━━ THE RECORDS ━━

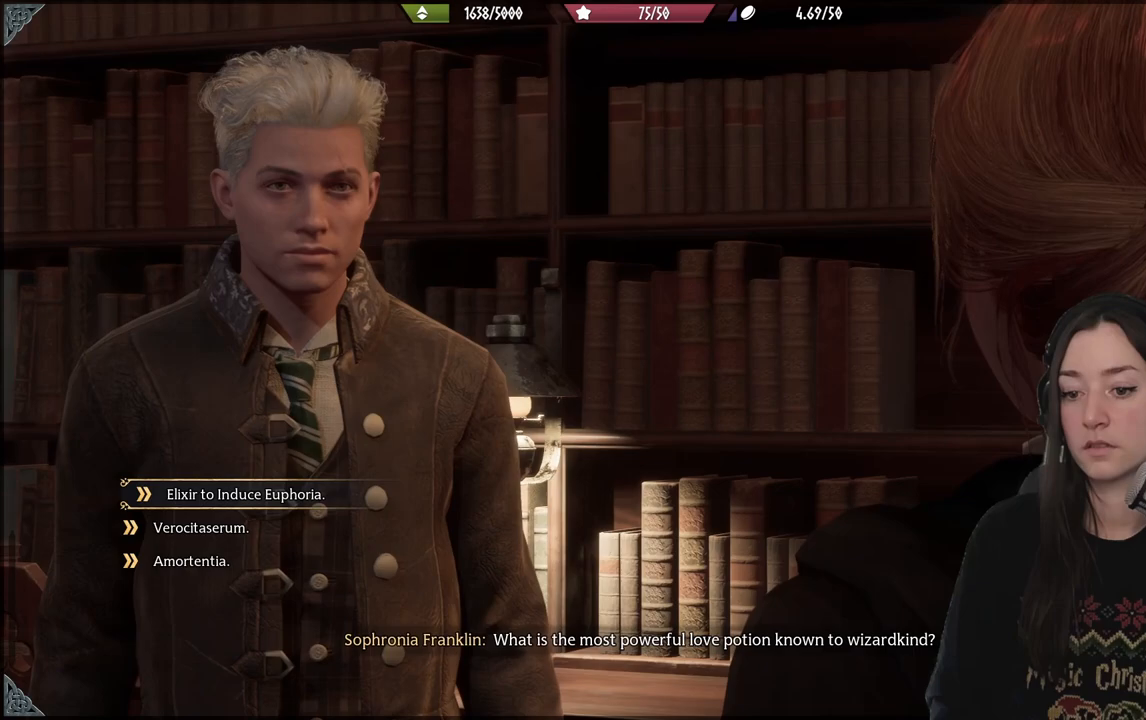
Gameplay with a controller (Xbox layout); each line is a JSON object with the inputs held at the frame after it. "events" lists button and stick changes between this image and that frame as [ms after this image, input, new state], when the widget could be followed in between.
{"buttons": ["DPAD_DOWN"], "left_stick": "center", "right_stick": "center", "events": [[300, "DPAD_DOWN", "down"], [400, "DPAD_DOWN", "up"], [500, "DPAD_DOWN", "down"]]}
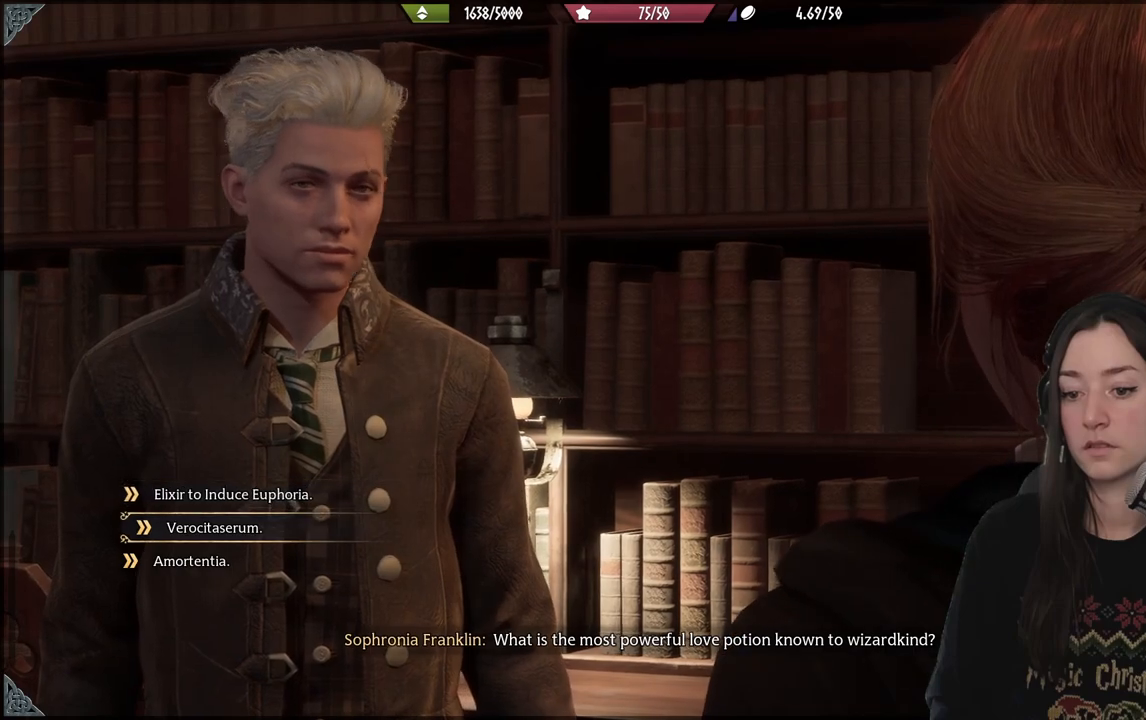
{"buttons": [], "left_stick": "center", "right_stick": "center", "events": [[117, "DPAD_DOWN", "up"]]}
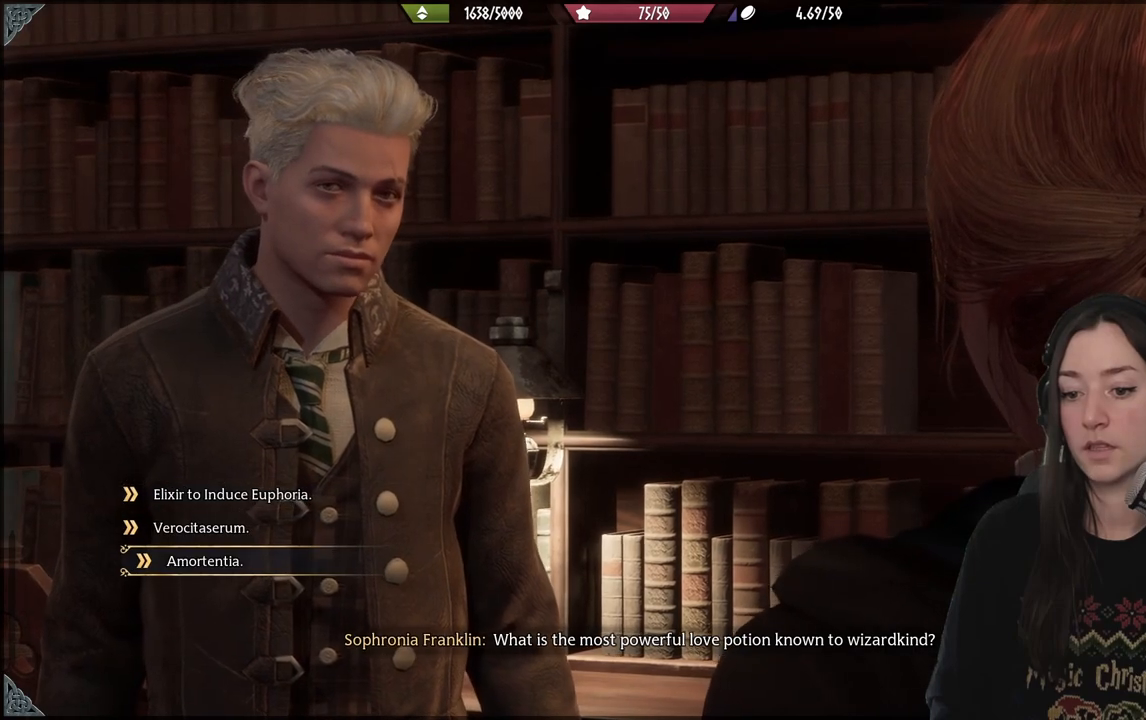
{"buttons": [], "left_stick": "center", "right_stick": "center", "events": []}
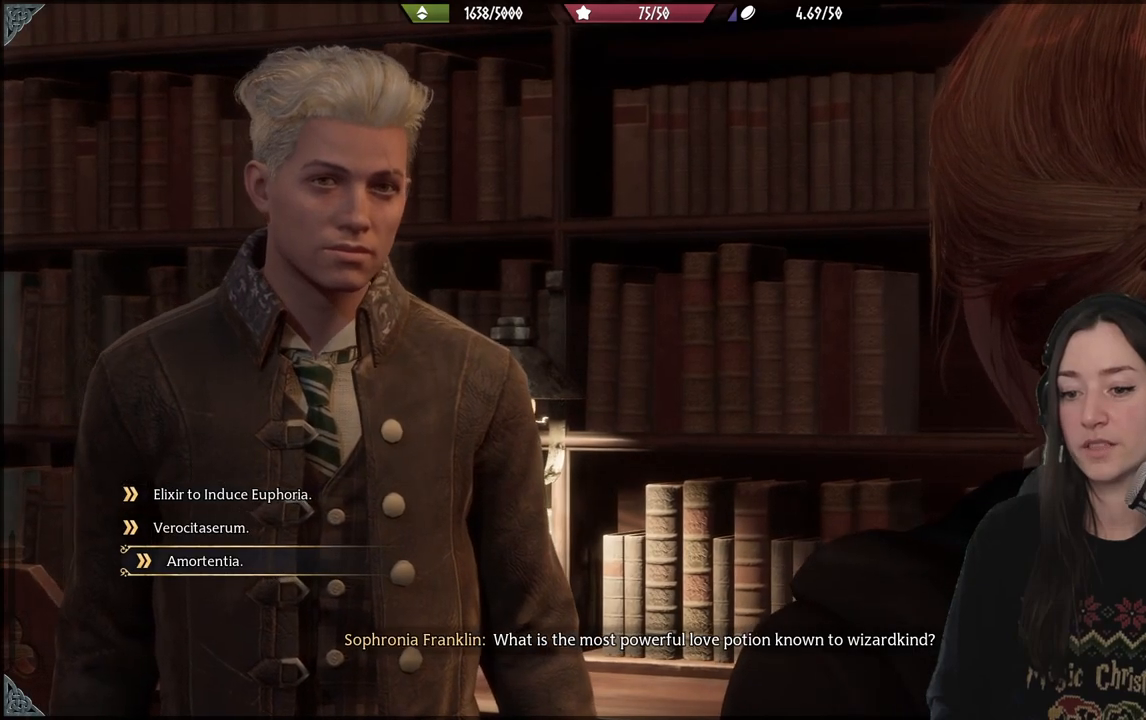
{"buttons": [], "left_stick": "center", "right_stick": "center", "events": []}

━━━

▸ REQUIRED ACTION:
Every entry above has to be repeated exactly, apart from its pictures.

▸ RESPONSE:
Gameplay with a controller (Xbox layout); each line is a JSON object with the inputs held at the frame after it. "events" lists button and stick changes between this image and that frame as [ms after this image, input, new state], when the widget could be followed in between.
{"buttons": ["DPAD_DOWN"], "left_stick": "center", "right_stick": "center", "events": [[300, "DPAD_DOWN", "down"], [400, "DPAD_DOWN", "up"], [500, "DPAD_DOWN", "down"]]}
{"buttons": [], "left_stick": "center", "right_stick": "center", "events": [[117, "DPAD_DOWN", "up"]]}
{"buttons": [], "left_stick": "center", "right_stick": "center", "events": []}
{"buttons": [], "left_stick": "center", "right_stick": "center", "events": []}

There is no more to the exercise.